> PAGE EXCERPT

--------------------------------------------------

Those are the exact things i wanted to know. I have got the chatter lines from when the scraper catches occasionally and sticks upright. I was wondering if it was just the wax leaving the lines or really damage to the board. Nonetheless i bought a plastic scraper at the shop yesterday so i guess i have multiple options now.


----------



## Toecutter (Oct 11, 2009)

que said:


> Those are the exact things i wanted to know. I have got the chatter lines from when the scraper catches occasionally and sticks upright. I was wondering if it was just the wax leaving the lines or really damage to the board. Nonetheless i bought a plastic scraper at the shop yesterday so i guess i have multiple options now.


If I get hung up while scraping and get those chatter lines, I'll hold the scraper at a 45 degree angle on the next pass so it shears better (not 45 degrees from flat towards upright, but rotated 45 degrees in the direction of travel -- like an angled guillotine blade).

--------------------------------------------------

Resume the forum thread above about chatter lines from wax scraping, picking up right after its last sentence.

> PROVIDED DATA
--------------------------------------------------

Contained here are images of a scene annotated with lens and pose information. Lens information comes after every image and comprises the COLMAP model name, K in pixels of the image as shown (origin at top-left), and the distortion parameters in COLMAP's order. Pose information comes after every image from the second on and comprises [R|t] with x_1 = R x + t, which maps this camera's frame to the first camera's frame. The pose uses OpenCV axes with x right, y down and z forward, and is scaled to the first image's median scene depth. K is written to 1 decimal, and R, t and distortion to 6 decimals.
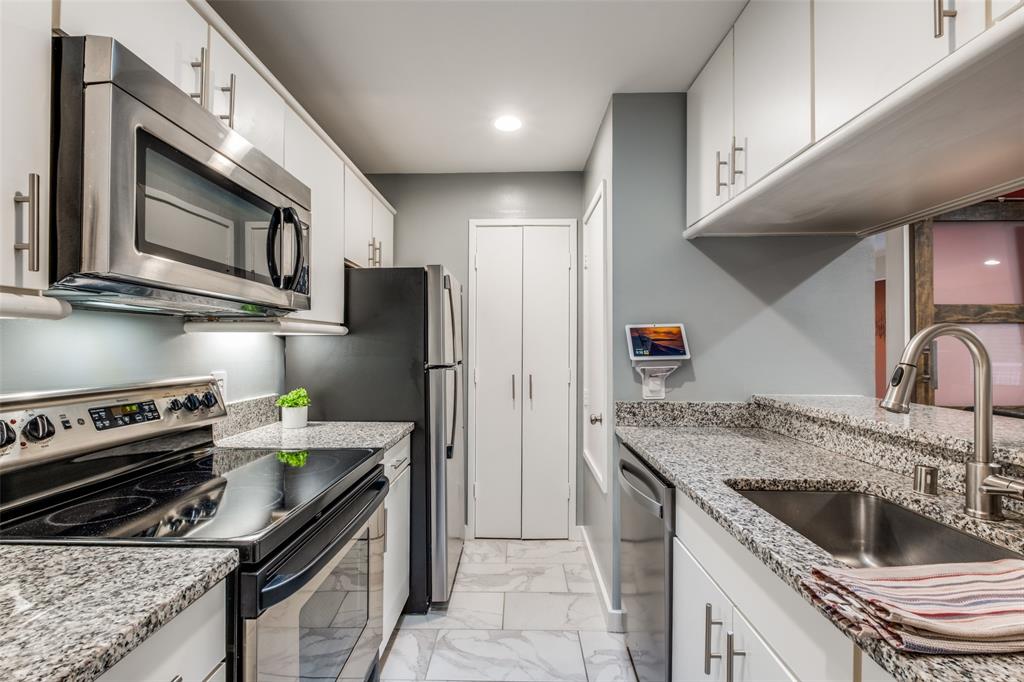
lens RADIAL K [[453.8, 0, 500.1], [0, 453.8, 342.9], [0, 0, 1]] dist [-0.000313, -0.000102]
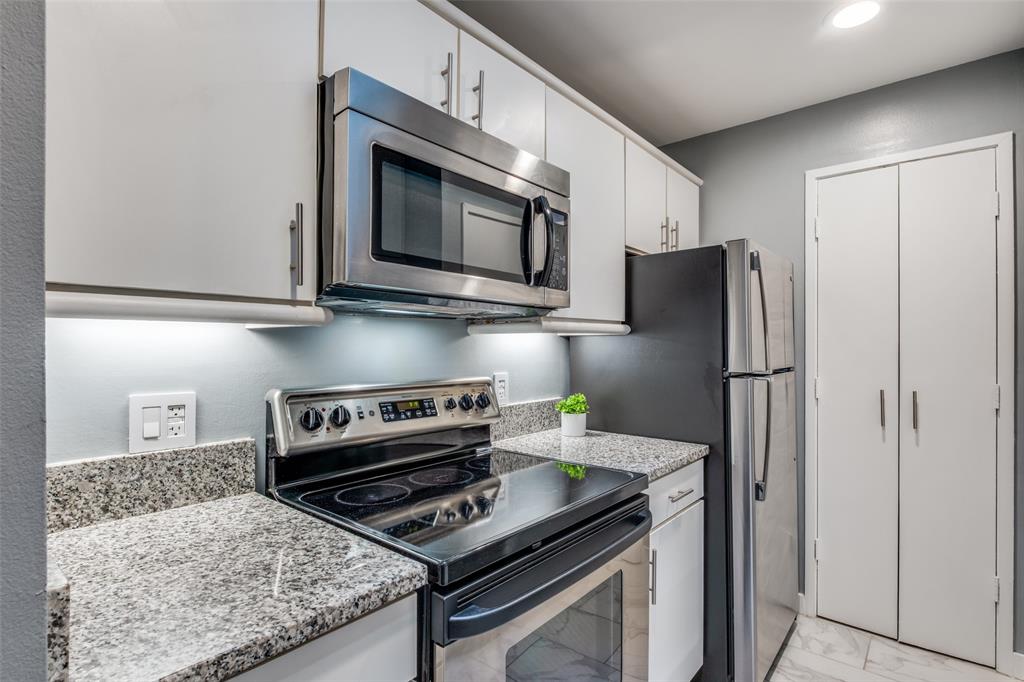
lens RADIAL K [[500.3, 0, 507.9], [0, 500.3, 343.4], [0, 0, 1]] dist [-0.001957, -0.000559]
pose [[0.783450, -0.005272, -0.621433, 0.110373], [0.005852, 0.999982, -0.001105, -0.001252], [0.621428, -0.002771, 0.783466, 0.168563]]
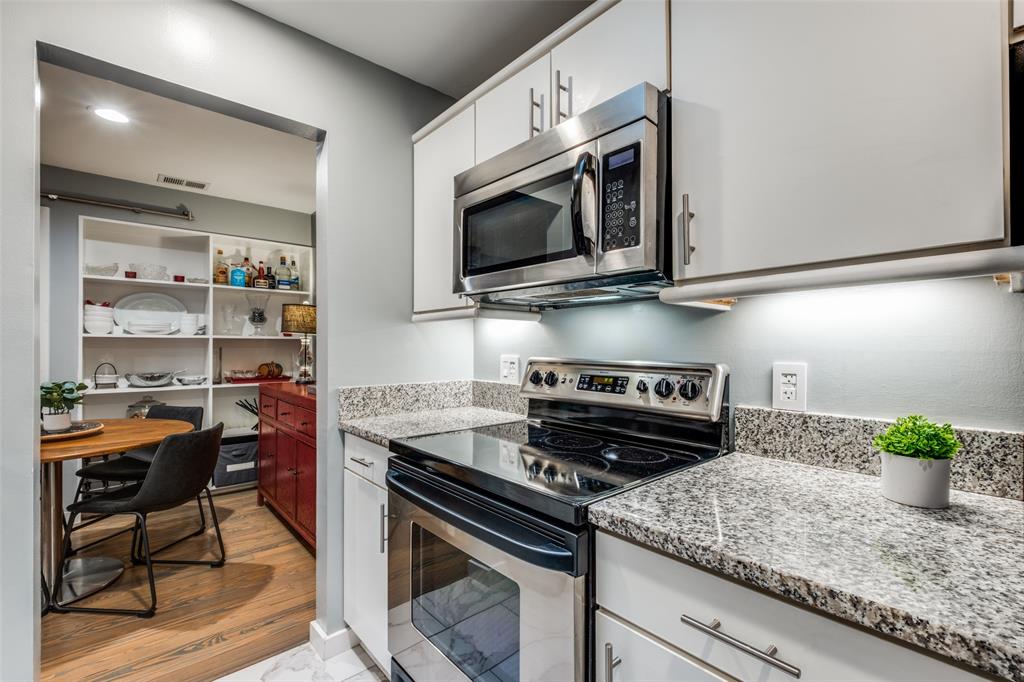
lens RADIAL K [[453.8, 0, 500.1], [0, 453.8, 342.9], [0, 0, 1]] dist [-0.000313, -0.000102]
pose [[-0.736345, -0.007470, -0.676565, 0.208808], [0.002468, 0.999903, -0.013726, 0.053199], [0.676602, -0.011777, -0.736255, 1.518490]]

--------------------------------------------------

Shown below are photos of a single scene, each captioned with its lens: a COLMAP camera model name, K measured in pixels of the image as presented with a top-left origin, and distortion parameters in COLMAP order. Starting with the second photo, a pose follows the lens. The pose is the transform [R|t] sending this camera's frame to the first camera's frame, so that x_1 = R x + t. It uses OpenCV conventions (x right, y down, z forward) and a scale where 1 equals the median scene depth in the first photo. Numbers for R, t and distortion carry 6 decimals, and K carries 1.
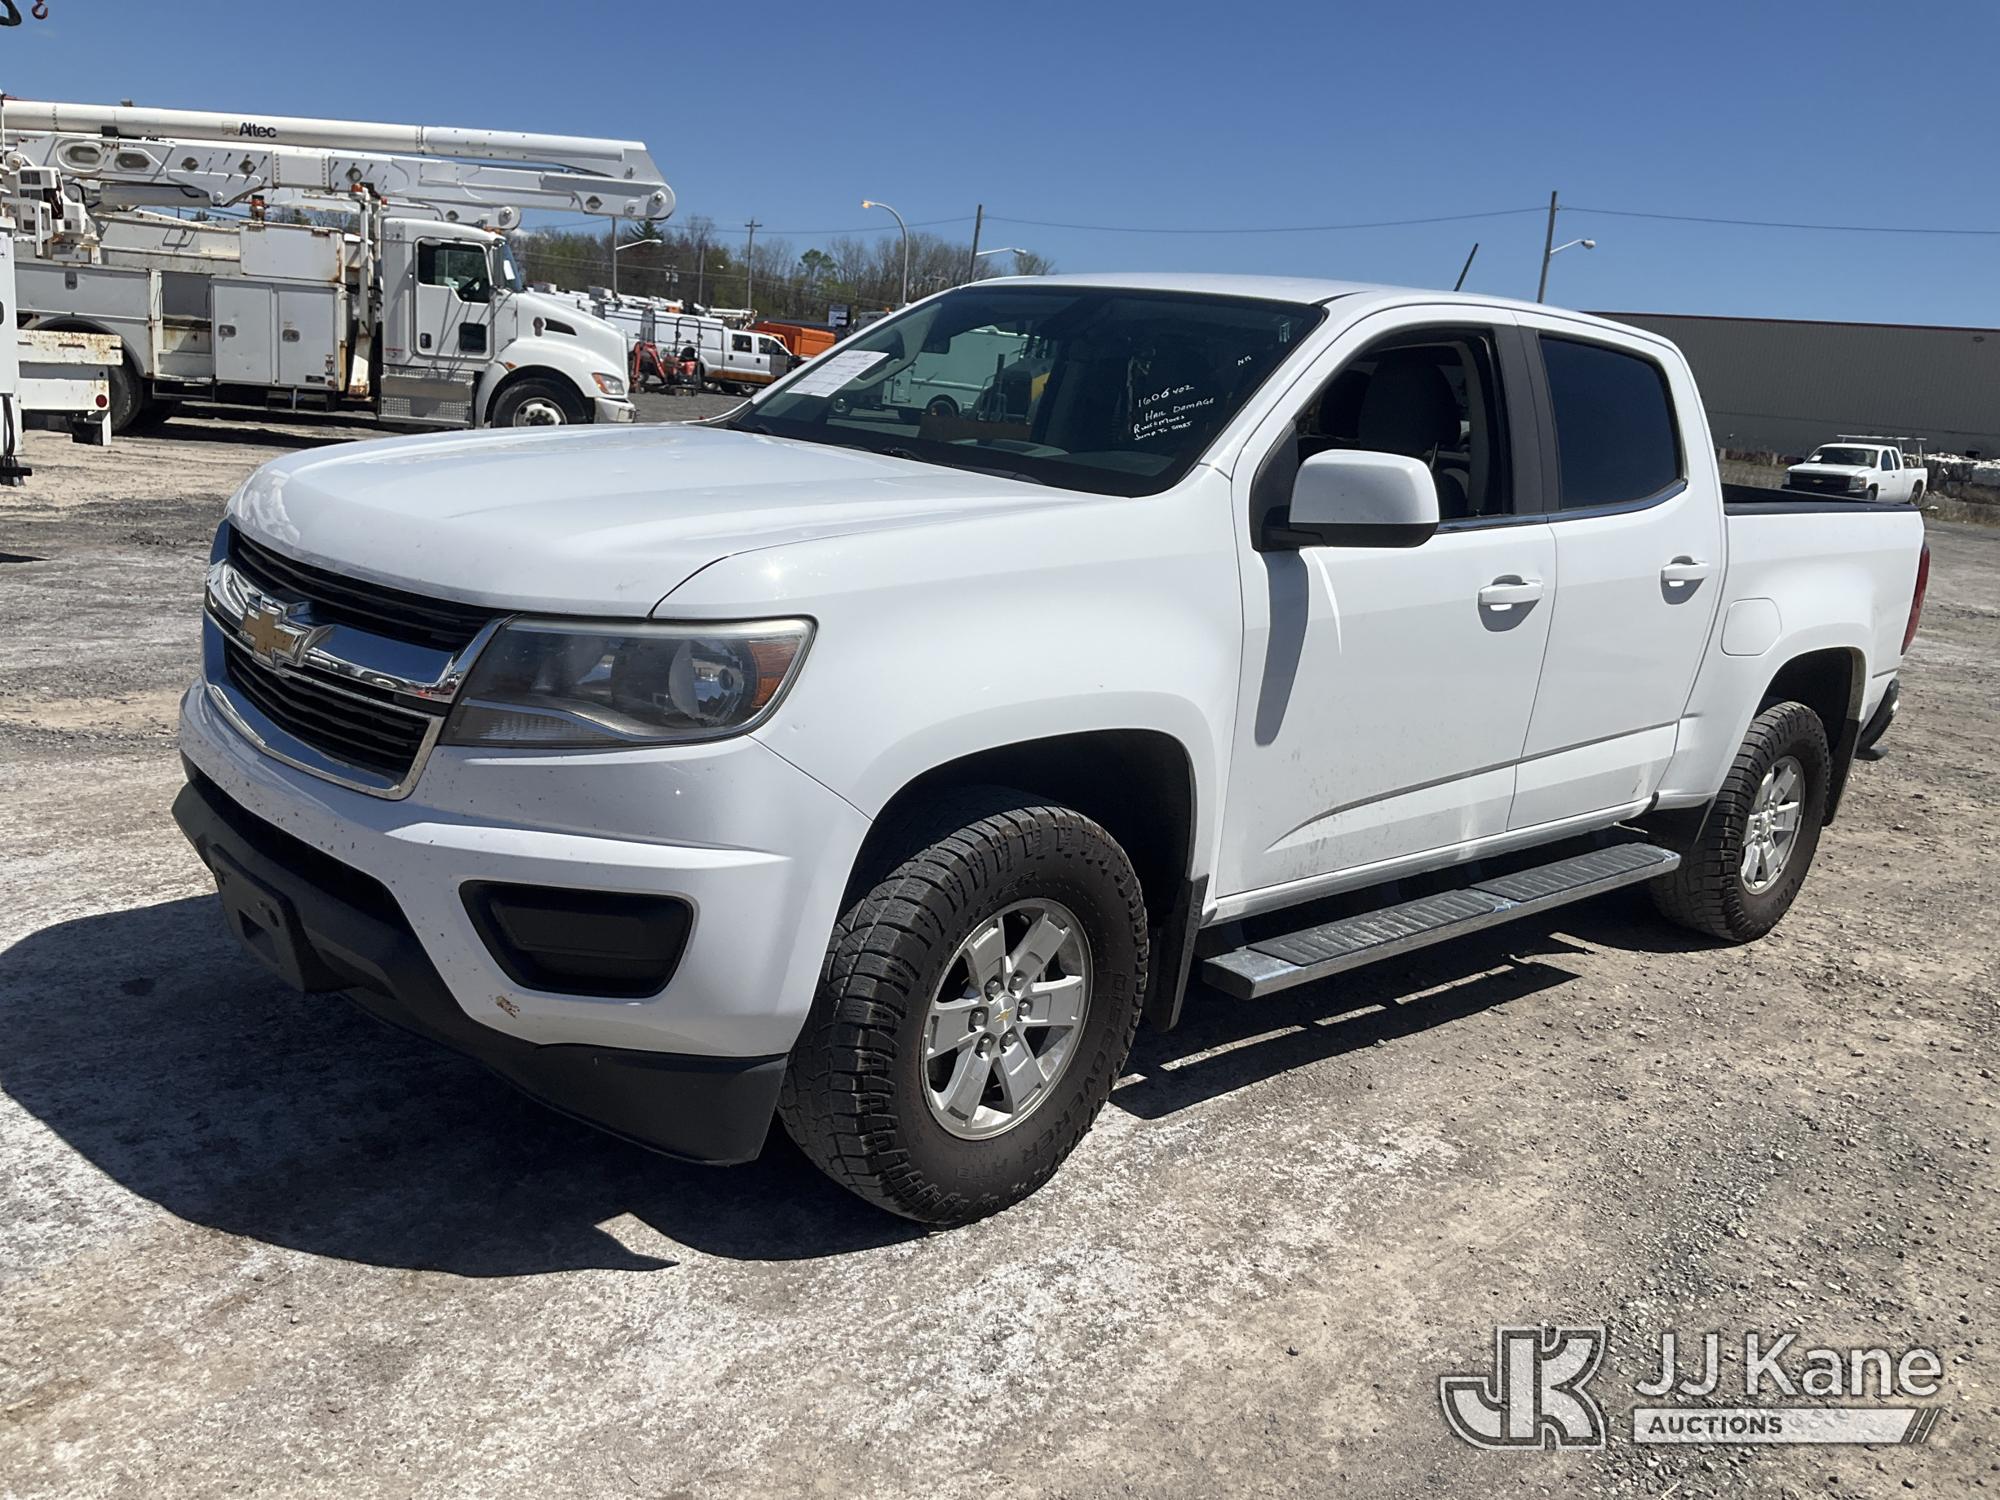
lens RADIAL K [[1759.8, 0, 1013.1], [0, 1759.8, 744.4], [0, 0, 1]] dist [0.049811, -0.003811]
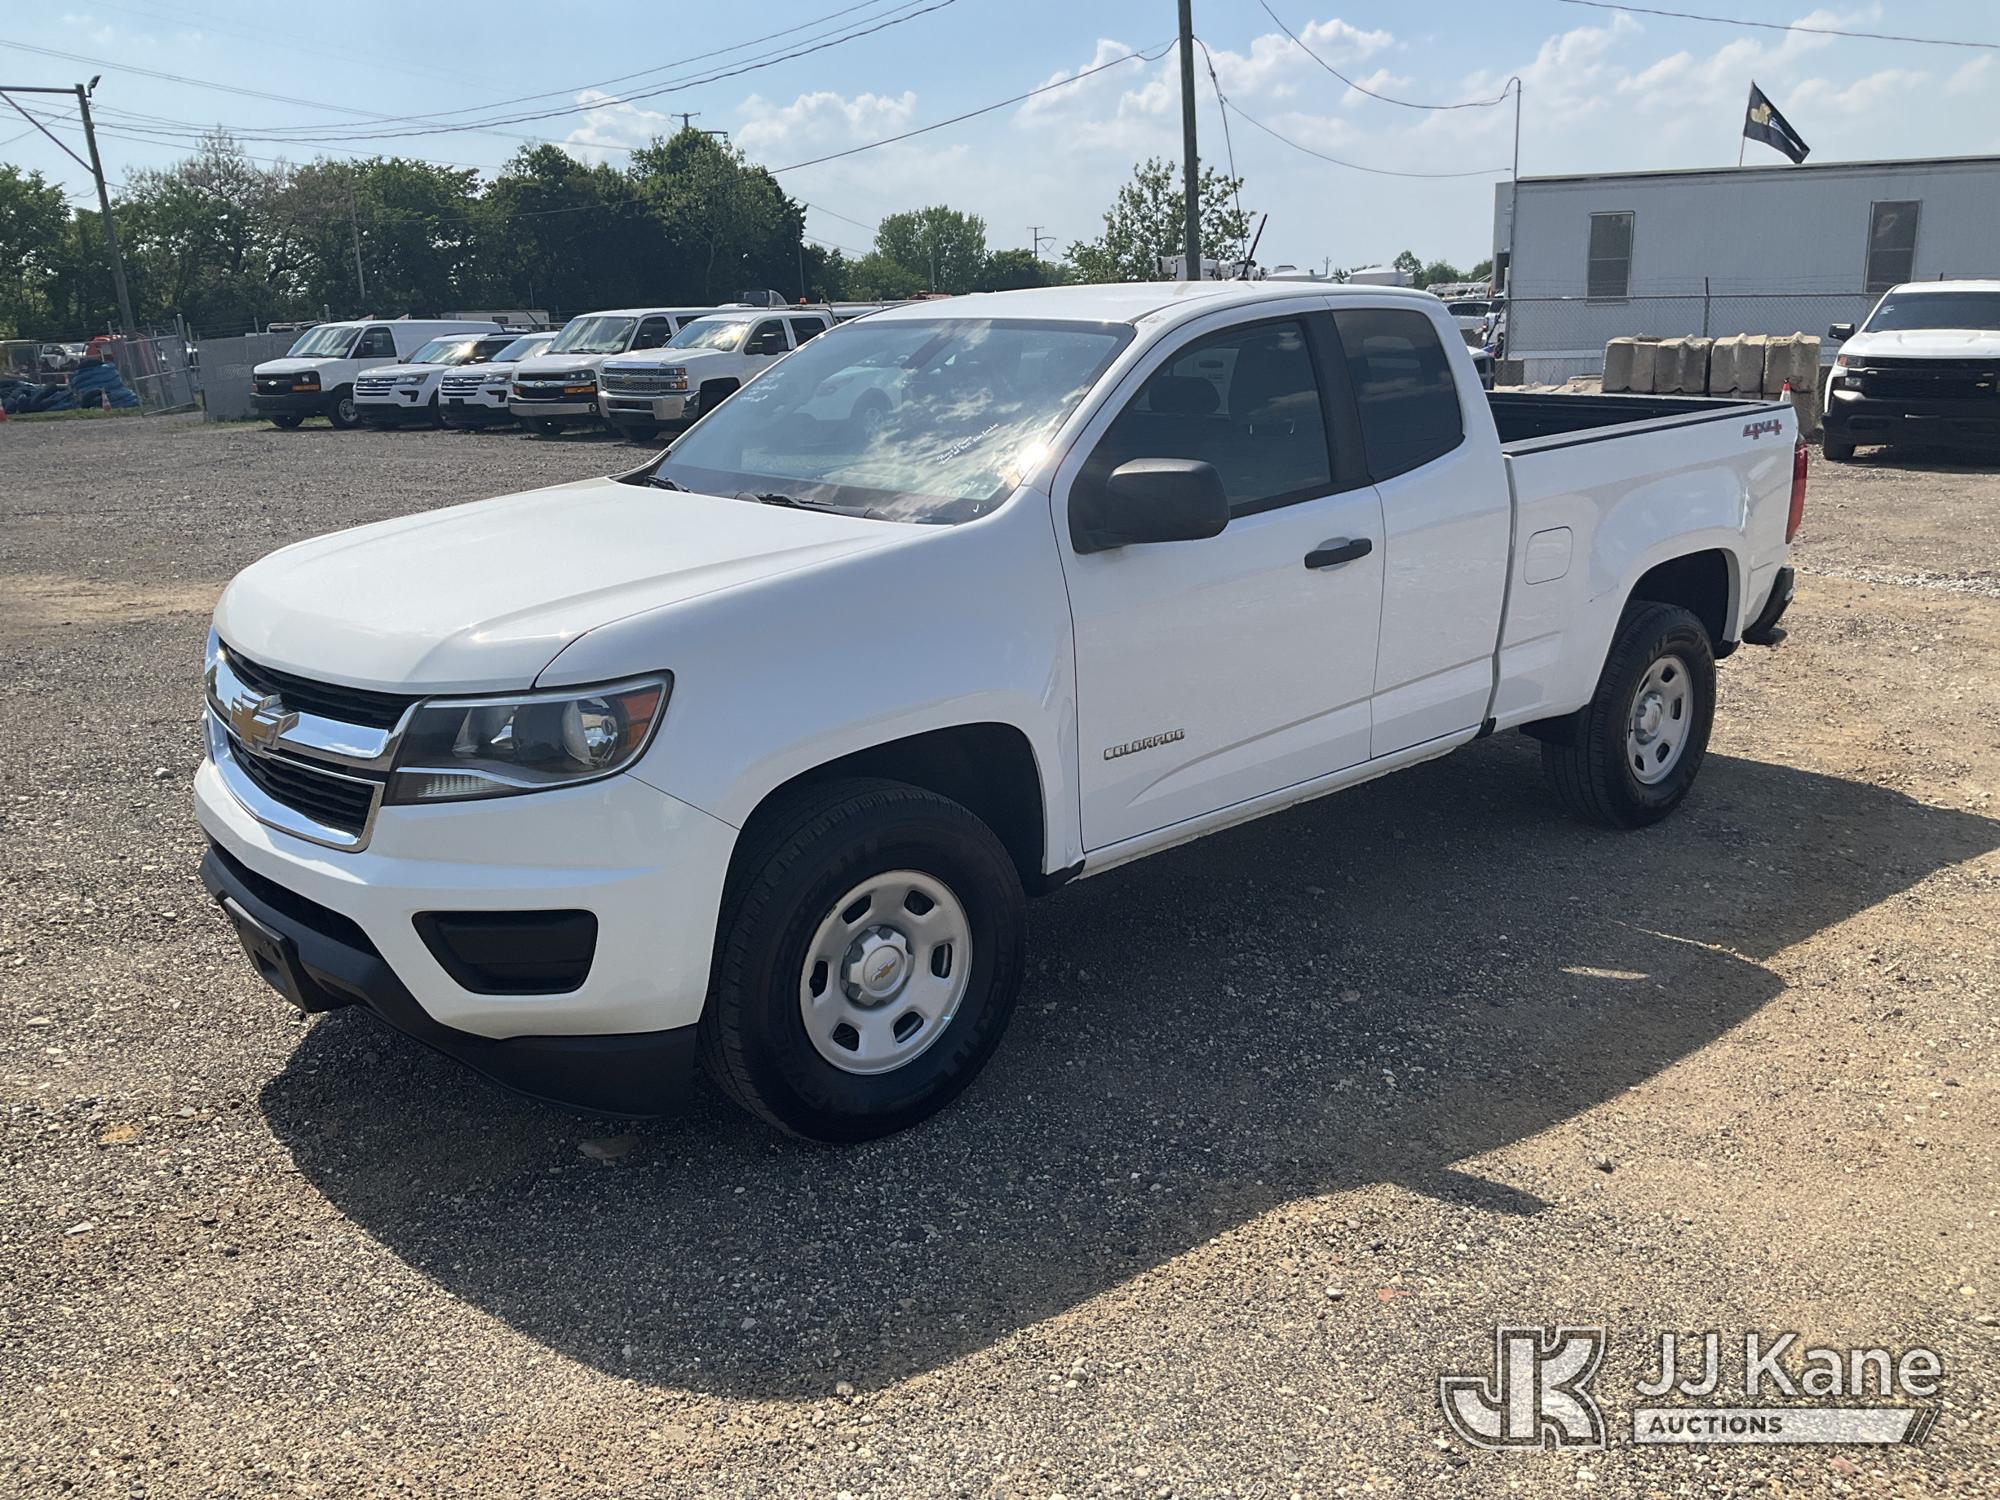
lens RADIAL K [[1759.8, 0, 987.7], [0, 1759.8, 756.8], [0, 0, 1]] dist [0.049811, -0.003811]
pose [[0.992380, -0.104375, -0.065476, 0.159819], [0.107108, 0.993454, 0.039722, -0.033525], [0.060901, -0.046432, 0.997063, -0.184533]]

--------------------------------------------------

> ANSWER SECTION
----------



## Tech420 (Jul 1, 2011)

que said:


> Those are the exact things i wanted to know. I have got the chatter lines from when the scraper catches occasionally and sticks upright. I was wondering if it was just the wax leaving the lines or really damage to the board. Nonetheless i bought a plastic scraper at the shop yesterday so i guess i have multiple options now.


You will get frustrated with that and go right back to the metal scraper. Just round off the corners of your metal scraper.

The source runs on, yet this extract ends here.